#### What is being asked:
Return the text from each of the following items word for word, leaving out the pictures.

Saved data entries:

- - - - -

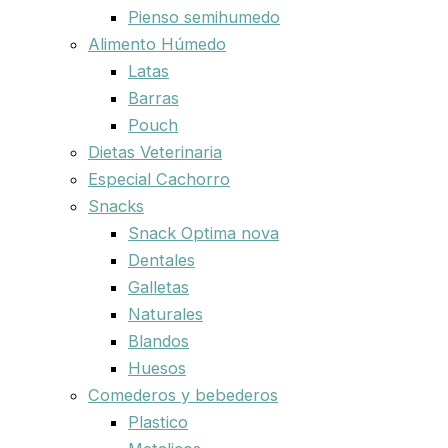
Pienso semihumedo
Alimento Húmedo
Latas
Barras
Pouch
Dietas Veterinaria
Especial Cachorro
Snacks
Snack Optima nova
Dentales
Galletas
Naturales
Blandos
Huesos
Comederos y bebederos
Plastico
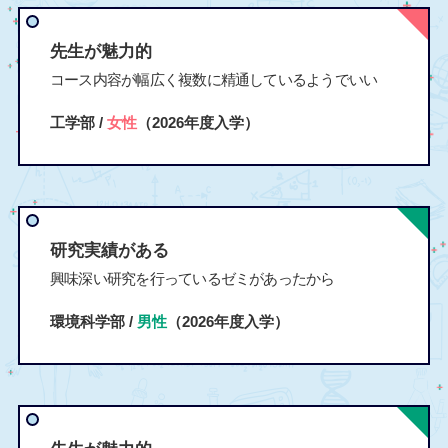
先生が魅力的
コース内容が幅広く複数に精通しているようでいい
工学部 /
女性
（2026年度入学）
研究実績がある
興味深い研究を行っているゼミがあったから
環境科学部 /
男性
（2026年度入学）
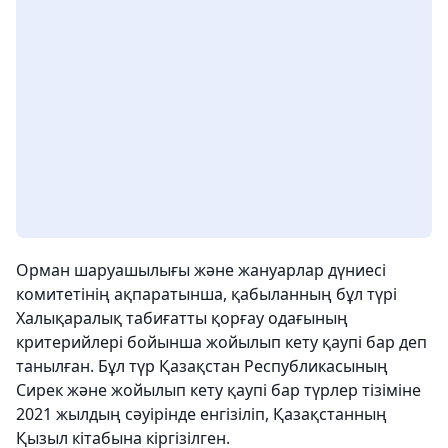
Орман шаруашылығы және жануарлар дүниесі
комитетінің ақпаратынша, қабыланның бұл түрі
Халықаралық табиғатты қорғау одағының
критерийлері бойынша жойылып кету қаупі бар деп
танылған. Бұл түр Қазақстан Республикасының
Сирек және жойылып кету қаупі бар түрлер тізіміне
2021 жылдың сәуірінде енгізіліп, Қазақстанның
Қызыл кітабына кіргізілген.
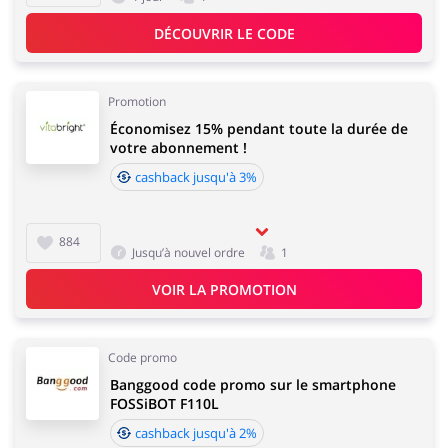
DÉCOUVRIR LE CODE
Promotion
Économisez 15% pendant toute la durée de
votre abonnement !
cashback jusqu'à 3%
884
Jusqu’à nouvel ordre
1
VOIR LA PROMOTION
Code promo
Banggood code promo sur le smartphone
FOSSiBOT F110L
cashback jusqu'à 2%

- - - - -

#### Solved exercise:
Pienso semihumedo
Alimento Húmedo
Latas
Barras
Pouch
Dietas Veterinaria
Especial Cachorro
Snacks
Snack Optima nova
Dentales
Galletas
Naturales
Blandos
Huesos
Comederos y bebederos
Plastico
先生が魅力的
コース内容が幅広く複数に精通しているようでいい
工学部 /
女性
（2026年度入学）
研究実績がある
興味深い研究を行っているゼミがあったから
環境科学部 /
男性
（2026年度入学）
Орман шаруашылығы және жануарлар дүниесі
комитетінің ақпаратынша, қабыланның бұл түрі
Халықаралық табиғатты қорғау одағының
критерийлері бойынша жойылып кету қаупі бар деп
танылған. Бұл түр Қазақстан Республикасының
Сирек және жойылып кету қаупі бар түрлер тізіміне
2021 жылдың сәуірінде енгізіліп, Қазақстанның
Қызыл кітабына кіргізілген.
DÉCOUVRIR LE CODE
Promotion
Économisez 15% pendant toute la durée de
votre abonnement !
cashback jusqu'à 3%
884
Jusqu’à nouvel ordre
1
VOIR LA PROMOTION
Code promo
Banggood code promo sur le smartphone
FOSSiBOT F110L
cashback jusqu'à 2%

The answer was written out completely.